Conclusion and future work
Research studies on based disease networks have significantly advanced over the last decade. From the initial simple undirected networks that associated diseases with symptoms or genes in a way, we have moved to complex networks that relate the disease to dozens of features from different sources in a semantic, directional and weighted way. The growing availability of biological and textual sources, the improvement in techniques and processing capacity and the use of new models have contributed fundamentally to this progress. As can be concluded from the analysis in the first part of the document, the contribution of disease networks to fields of disease understanding and drug repositioning is increasingly notable.
Nevertheless, an exhaustive analysis of the phases in the process of creating disease networks carried out in the second half of the document reveals important challenges. First, biological sources suffer from fragmentation, heterogeneity, lack of availability and different conceptualization, that can only be alleviated in part with the aggregation of textual sources. Second, the combination of sources involves the introduction of noise that can affect the performance of the model, which makes it necessary to take preventive measures in this regard. Finally, the scarcity of reference data and verifiable studies hinders the validation of the new models.

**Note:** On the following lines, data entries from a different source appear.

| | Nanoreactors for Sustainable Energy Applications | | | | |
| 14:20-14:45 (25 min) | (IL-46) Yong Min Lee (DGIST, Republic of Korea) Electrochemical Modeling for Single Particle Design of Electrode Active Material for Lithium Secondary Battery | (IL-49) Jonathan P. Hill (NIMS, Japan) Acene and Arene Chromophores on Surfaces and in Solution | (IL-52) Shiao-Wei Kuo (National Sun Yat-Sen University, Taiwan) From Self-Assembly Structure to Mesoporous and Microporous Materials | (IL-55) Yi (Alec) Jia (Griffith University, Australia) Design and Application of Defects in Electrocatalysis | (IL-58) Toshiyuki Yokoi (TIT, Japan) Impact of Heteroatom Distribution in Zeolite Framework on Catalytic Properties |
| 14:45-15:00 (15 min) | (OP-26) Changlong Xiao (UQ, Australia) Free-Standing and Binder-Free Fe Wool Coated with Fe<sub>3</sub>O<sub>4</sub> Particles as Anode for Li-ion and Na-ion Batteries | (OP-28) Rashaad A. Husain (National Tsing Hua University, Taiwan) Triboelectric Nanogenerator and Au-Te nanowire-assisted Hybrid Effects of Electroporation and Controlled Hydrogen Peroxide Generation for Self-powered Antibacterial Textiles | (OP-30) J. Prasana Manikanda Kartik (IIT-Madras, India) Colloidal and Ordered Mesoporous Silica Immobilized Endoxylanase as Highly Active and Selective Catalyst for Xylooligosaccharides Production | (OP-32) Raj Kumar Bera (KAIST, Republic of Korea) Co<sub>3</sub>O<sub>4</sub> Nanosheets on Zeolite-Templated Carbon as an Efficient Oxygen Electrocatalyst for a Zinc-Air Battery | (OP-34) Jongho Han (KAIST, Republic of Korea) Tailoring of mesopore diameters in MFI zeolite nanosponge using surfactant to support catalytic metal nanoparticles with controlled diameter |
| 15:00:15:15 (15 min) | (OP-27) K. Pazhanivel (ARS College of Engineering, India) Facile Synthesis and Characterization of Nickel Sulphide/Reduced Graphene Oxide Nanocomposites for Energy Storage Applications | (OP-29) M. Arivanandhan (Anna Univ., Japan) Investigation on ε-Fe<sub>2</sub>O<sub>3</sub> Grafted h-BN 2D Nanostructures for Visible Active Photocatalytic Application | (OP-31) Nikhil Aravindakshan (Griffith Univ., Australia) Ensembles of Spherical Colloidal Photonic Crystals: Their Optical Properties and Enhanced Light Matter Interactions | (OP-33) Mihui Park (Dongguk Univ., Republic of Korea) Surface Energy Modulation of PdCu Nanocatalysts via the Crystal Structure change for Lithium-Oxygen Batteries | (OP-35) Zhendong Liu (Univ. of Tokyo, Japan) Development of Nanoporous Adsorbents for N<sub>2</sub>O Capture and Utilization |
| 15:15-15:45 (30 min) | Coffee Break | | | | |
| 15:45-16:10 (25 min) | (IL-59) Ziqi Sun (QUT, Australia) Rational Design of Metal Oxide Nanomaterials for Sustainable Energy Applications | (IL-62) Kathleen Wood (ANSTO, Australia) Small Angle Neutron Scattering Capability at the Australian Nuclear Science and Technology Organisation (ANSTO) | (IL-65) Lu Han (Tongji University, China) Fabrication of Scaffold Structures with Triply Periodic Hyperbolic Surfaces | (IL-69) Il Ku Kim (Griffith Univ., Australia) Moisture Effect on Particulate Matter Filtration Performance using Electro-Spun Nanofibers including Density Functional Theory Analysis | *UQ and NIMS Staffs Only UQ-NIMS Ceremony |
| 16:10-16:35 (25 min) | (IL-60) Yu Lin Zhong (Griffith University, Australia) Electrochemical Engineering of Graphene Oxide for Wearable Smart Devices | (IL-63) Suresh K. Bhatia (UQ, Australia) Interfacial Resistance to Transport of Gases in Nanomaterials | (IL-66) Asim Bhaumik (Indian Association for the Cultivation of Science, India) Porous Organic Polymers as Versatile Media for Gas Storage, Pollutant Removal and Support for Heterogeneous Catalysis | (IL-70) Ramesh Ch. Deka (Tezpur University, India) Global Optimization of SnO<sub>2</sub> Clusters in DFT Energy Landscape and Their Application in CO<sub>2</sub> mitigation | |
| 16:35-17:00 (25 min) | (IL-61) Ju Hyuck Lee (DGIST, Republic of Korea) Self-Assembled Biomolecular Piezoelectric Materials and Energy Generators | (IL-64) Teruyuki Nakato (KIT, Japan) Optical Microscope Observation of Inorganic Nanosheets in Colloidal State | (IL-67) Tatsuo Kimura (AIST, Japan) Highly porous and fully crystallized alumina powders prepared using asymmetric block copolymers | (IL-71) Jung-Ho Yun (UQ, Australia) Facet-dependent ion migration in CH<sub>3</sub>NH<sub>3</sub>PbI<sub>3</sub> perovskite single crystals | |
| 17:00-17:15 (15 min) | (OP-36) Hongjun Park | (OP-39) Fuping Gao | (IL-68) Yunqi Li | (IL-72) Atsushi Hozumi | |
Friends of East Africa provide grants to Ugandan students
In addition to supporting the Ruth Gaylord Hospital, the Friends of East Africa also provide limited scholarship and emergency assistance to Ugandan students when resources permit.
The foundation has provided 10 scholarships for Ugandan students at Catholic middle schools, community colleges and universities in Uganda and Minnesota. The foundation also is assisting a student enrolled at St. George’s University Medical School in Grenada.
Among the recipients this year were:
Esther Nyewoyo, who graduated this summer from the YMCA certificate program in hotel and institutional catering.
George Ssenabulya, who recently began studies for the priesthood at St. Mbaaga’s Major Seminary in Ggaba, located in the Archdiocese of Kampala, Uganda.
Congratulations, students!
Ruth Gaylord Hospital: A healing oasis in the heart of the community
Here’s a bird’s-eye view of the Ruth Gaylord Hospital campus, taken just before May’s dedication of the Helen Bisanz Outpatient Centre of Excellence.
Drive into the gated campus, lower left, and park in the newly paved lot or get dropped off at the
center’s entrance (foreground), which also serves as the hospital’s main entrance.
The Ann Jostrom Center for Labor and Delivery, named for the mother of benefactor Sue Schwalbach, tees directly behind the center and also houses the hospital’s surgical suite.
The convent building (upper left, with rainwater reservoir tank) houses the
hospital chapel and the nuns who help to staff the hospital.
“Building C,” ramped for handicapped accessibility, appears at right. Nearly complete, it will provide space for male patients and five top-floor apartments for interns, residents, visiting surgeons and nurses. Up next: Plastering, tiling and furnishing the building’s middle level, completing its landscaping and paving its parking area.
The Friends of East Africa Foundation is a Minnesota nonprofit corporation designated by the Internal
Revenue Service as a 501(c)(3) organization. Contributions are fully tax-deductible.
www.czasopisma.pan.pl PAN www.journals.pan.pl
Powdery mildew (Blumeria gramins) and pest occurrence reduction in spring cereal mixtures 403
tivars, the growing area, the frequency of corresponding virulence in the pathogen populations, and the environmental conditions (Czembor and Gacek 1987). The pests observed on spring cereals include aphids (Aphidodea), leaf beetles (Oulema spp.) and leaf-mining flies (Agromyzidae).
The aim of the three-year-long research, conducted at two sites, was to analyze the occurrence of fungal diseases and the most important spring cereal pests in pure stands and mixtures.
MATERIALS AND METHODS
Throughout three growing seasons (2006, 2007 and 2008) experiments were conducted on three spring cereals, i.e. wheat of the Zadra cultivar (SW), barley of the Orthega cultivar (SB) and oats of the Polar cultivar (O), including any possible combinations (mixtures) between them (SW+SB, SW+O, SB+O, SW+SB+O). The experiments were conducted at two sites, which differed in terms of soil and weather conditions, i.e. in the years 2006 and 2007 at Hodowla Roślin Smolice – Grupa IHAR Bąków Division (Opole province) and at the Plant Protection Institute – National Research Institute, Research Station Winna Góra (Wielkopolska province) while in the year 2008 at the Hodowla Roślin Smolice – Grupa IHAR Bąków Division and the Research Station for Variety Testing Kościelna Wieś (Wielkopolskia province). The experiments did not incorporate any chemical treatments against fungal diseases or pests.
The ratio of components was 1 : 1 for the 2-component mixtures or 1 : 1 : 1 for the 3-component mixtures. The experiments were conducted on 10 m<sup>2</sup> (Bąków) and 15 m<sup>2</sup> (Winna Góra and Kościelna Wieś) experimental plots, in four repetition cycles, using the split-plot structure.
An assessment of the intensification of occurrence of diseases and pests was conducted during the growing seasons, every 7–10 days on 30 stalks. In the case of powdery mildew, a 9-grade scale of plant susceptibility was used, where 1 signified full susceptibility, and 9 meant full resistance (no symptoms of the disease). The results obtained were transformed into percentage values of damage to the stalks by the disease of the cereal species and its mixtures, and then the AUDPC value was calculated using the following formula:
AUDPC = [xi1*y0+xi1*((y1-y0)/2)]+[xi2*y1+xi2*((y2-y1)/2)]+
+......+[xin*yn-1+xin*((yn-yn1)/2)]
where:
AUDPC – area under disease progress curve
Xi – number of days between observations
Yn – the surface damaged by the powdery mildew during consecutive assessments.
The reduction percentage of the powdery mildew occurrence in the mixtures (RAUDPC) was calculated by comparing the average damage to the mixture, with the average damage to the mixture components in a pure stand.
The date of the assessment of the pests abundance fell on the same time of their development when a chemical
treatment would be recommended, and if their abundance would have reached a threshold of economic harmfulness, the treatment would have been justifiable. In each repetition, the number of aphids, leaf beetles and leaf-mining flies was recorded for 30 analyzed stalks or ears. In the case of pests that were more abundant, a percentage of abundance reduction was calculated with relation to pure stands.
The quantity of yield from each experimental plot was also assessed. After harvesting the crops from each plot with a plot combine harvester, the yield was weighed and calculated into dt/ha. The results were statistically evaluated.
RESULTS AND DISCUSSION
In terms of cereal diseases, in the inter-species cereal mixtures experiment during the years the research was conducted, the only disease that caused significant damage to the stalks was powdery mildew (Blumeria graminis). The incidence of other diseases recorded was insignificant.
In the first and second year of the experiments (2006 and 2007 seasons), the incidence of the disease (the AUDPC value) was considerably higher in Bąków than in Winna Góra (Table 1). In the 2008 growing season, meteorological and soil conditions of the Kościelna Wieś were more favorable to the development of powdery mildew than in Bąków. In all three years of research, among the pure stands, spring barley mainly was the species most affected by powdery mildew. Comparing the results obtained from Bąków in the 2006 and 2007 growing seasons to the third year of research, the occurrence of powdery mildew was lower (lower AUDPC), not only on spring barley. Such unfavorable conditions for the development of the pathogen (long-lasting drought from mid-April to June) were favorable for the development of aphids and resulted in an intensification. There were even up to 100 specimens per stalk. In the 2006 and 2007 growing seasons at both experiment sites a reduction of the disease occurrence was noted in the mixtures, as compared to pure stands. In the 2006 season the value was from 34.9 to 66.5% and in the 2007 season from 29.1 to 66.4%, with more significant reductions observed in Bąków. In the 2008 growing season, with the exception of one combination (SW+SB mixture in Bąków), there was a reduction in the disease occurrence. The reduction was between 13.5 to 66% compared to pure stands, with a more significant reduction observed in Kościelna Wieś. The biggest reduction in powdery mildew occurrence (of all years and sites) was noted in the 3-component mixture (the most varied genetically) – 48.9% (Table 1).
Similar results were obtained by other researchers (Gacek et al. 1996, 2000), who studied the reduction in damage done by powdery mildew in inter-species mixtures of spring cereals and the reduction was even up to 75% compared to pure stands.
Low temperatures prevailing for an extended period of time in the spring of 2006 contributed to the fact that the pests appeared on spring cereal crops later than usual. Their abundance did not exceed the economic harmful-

In addition to detecting these challenges, the analysis of disease networks from the point of view of their functional units allows for a more precise comparison of studies, highlighting their differences and common points. This study and the presented analyses, reflected in the summary tables, can serve to inspire future work. For example, a performance comparison of the prediction models in the different studies might lead to deduce which functional units offer better results. In a next phase, based on the obtained results, alternative combinations of these functional units could be proposed to build new pipelines and obtain more precise models based on disease networks.
Funding
Horizon 2020 research and innovation programme under grant agreement No. 727658, project IASIS (Integration and analysis of heterogeneous big data for precisionmedicine and suggested treatments for different types of patients).
Conflicts of interest
Authors declare no conflict of interest.
Keypoints
Disease networks have proved to be an intuitive and powerful way to address arduous problems such as the improvement of our disease understanding or the repositioning of drugs.
Over the last decade, disease networks have evolved from initial simple and undirected homogeneous networks, to complex, semantic, directional and weighted heterogeneous networks.
Depite their increasing complexity, studies on disease networks share common phases that can be represented as functional units of a data science pipeline for a better analysis and comparison.
The heterogeneity and fragmentation of biological and textual sources, the noise introduced by their combination and the scarcity of validation datasets are some of the challenges discovered through this analysis.